> Prompt
Locate the string "mixed" throughout the material and copy every line in which it occurs.

> Listed entries
▬▬▬▬▬▬▬▬▬▬

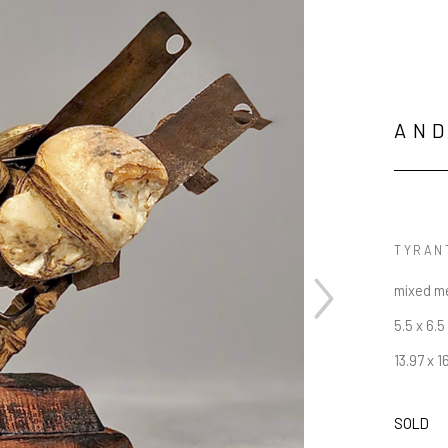
AN
TYRAN
mixed m
5.5 x 6.5
13.97 x 1
SOLD
JOIN OUR NEWSLETTER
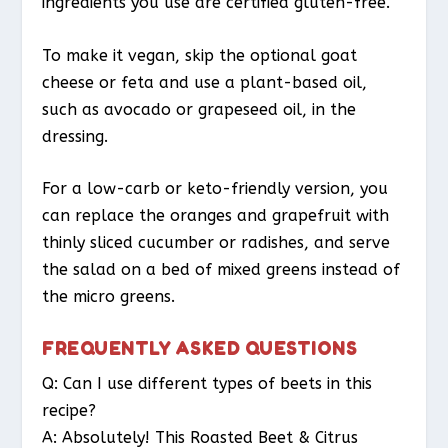
ingredients you use are certified gluten-free.
To make it vegan, skip the optional goat
cheese or feta and use a plant-based oil,
such as avocado or grapeseed oil, in the
dressing.
For a low-carb or keto-friendly version, you
can replace the oranges and grapefruit with
thinly sliced cucumber or radishes, and serve
the salad on a bed of mixed greens instead of
the micro greens.
FREQUENTLY ASKED QUESTIONS
Q: Can I use different types of beets in this
recipe?
A: Absolutely! This Roasted Beet & Citrus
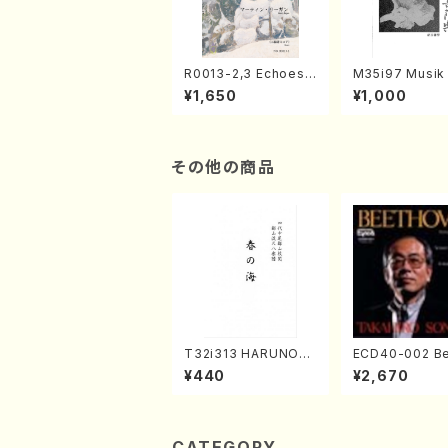
R0013-2,3 Echoes
M35i97 Musik 
of the Taiga (Shaku
e "Unchu Kuy
¥1,650
¥1,000
hachi 3 /Marty Rega
atsu" (Hideo 
n/Shakuhachi parts)
ami / Organ / 
その他の商品
T32i313 HARUNOU
ECD40-002 B
MI(Shakuhachi/M. M
ven 3 Great s
¥440
¥2,670
ichio /Full Score)
s(Piano/Beet
/CD)
CATEGORY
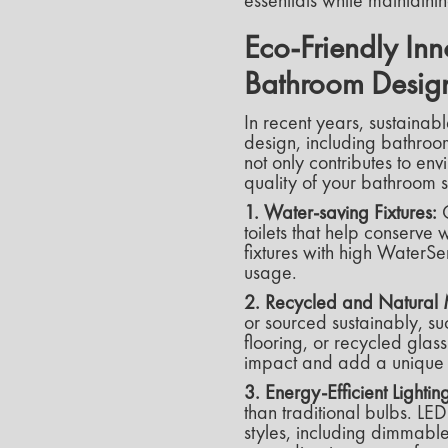
essentials while maintain
Eco-Friendly Inn
Bathroom Desig
In recent years, sustainab
design, including bathroom
not only contributes to en
quality of your bathroom 
1. Water-saving Fixtures:
C
toilets that help conserv
fixtures with high WaterSe
usage.
2. Recycled and Natural 
or sourced sustainably, s
flooring, or recycled glas
impact and add a unique t
3. Energy-Efficient Lightin
than traditional bulbs. LED
styles, including dimmable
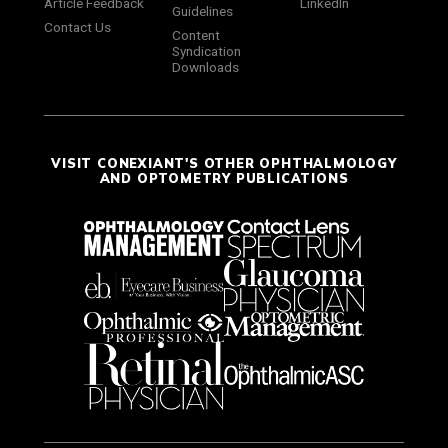
Article Feedback
LinkedIn
Guidelines
Contact Us
Content
Syndication
Downloads
VISIT CONEXIANT'S OTHER OPHTHALMOLOGY
AND OPTOMETRY PUBLICATIONS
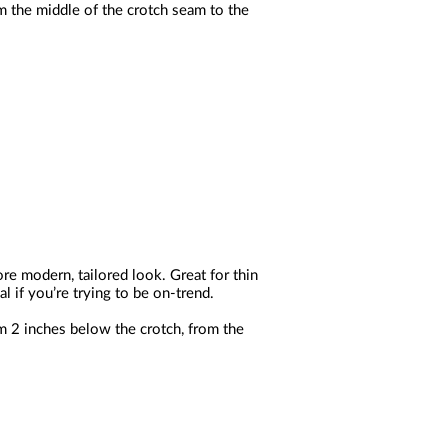
m the middle of the crotch seam to the
ore modern, tailored look. Great for thin
l if you’re trying to be on-trend.
m 2 inches below the crotch, from the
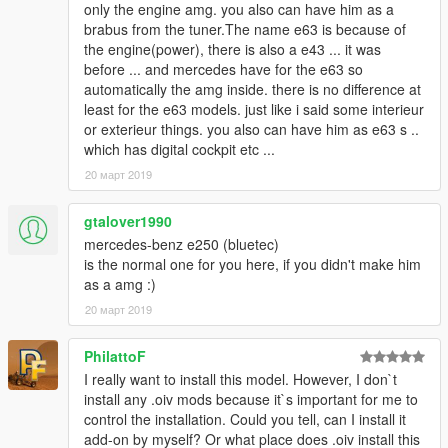
only the engine amg. you also can have him as a
brabus from the tuner.The name e63 is because of
the engine(power), there is also a e43 ... it was
before ... and mercedes have for the e63 so
automatically the amg inside. there is no difference at
least for the e63 models. just like i said some interieur
or exterieur things. you also can have him as e63 s ..
which has digital cockpit etc ...
20 март 2019
gtalover1990
mercedes-benz e250 (bluetec)
is the normal one for you here, if you didn't make him
as a amg :)
20 март 2019
PhilattoF
I really want to install this model. However, I don`t
install any .oiv mods because it`s important for me to
control the installation. Could you tell, can I install it
add-on by myself? Or what place does .oiv install this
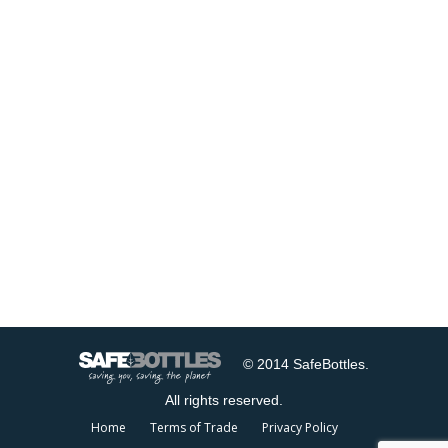
© 2014 SafeBottles.
All rights reserved.
Home
Terms of Trade
Privacy Policy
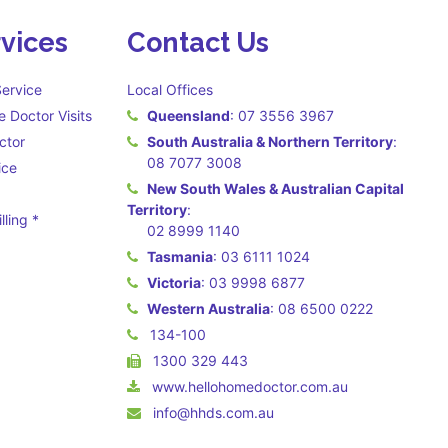
vices
Contact Us
ervice
Local Offices
 Doctor Visits
Queensland
:
07 3556 3967
ctor
South Australia & Northern Territory
:
08 7077 3008
ice
New South Wales & Australian Capital
Territory
:
lling *
02 8999 1140
 may apply **
Tasmania
:
03 6111 1024
Victoria
:
03 9998 6877
Western Australia
:
08 6500 0222
134-100
1300 329 443
www.hellohomedoctor.com.au
info@hhds.com.au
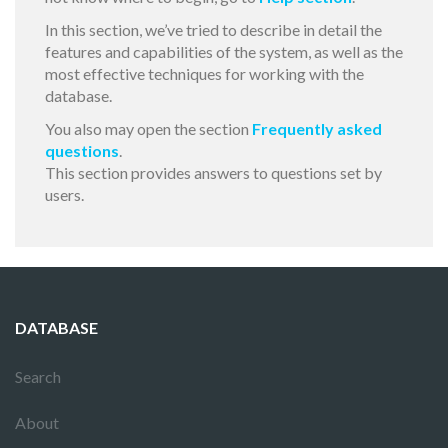
In this section, we’ve tried to describe in detail the
features and capabilities of the system, as well as the
most effective techniques for working with the
database.
You also may open the section
Frequently asked
questions
.
This section provides answers to questions set by
users.
DATABASE
Search
About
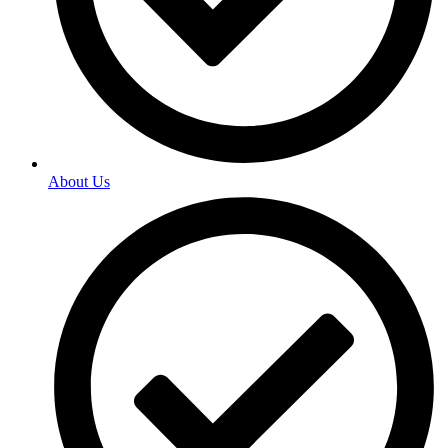
About Us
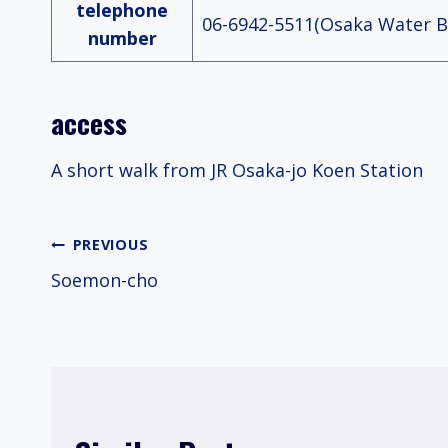
telephone
06-6942-5511(Osaka Water B
number
access
A short walk from JR Osaka-jo Koen Station
Post
PREVIOUS
Soemon-cho
navigation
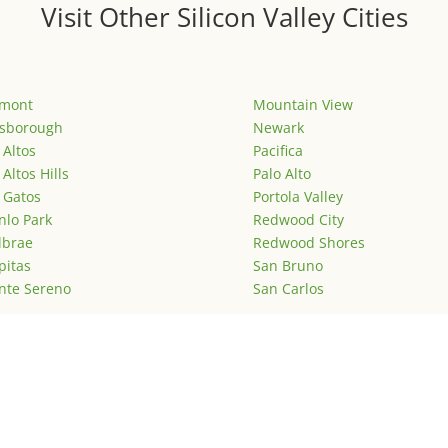
Visit Other Silicon Valley Cities
emont
Mountain View
lsborough
Newark
 Altos
Pacifica
 Altos Hills
Palo Alto
 Gatos
Portola Valley
lo Park
Redwood City
lbrae
Redwood Shores
pitas
San Bruno
nte Sereno
San Carlos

▬▬▬▬▬▬▬▬▬▬

> Result
mixed m
the salad on a bed of mixed greens instead of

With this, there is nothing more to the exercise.